When Transformers Forget: A Study of Catastrophic Forgetting in Continual Learning for NLP Tasks
Main article
Abstract
Catastrophic forgetting remains one of the most stubborn practical problems in deploying large language models for continual learning scenarios, yet the scale at which it manifests in modern transformer architectures is poorly characterised. This paper presents a systematic empirical study of forgetting behaviour across five transformer architectures — BERT, RoBERTa, T5, GPT-2, and LLaMA-3.1-8B — when sequentially fine-tuned on six NLP benchmarks spanning text classification, question answering, and named entity recognition.

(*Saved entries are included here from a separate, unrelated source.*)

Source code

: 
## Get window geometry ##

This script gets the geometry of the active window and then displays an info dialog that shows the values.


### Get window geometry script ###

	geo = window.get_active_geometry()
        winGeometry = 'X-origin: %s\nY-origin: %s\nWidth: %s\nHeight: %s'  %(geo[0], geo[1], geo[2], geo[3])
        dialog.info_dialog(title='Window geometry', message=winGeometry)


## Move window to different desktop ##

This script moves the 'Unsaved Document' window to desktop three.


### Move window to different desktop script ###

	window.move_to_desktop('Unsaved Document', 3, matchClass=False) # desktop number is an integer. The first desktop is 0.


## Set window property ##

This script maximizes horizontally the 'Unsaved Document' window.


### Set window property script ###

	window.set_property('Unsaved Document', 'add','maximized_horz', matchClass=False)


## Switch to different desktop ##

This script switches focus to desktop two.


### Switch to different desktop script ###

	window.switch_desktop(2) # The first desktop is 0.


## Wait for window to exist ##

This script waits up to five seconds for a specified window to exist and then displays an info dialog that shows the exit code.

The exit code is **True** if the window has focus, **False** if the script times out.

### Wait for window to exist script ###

We measure forgetting through three complementary lenses: performance drop on previously learned tasks, representational drift in intermediate layers, and attention pattern disruption. Our results reveal that decoder-only models exhibit significantly higher forgetting rates than encoder architectures on sequential classification tasks, whereas encoder models degrade more sharply when task types shift between token-level and sequence-level objectives. We further show that simple replay-based mitigations reduce average forgetting by 34–41% without architectural changes, and that the forgetting trajectory is highly predictable from early fine-tuning dynamics, opening the door to adaptive early stopping strategies. These findings carry direct implications for practitioners deploying models in production environments where new task data arrives continuously.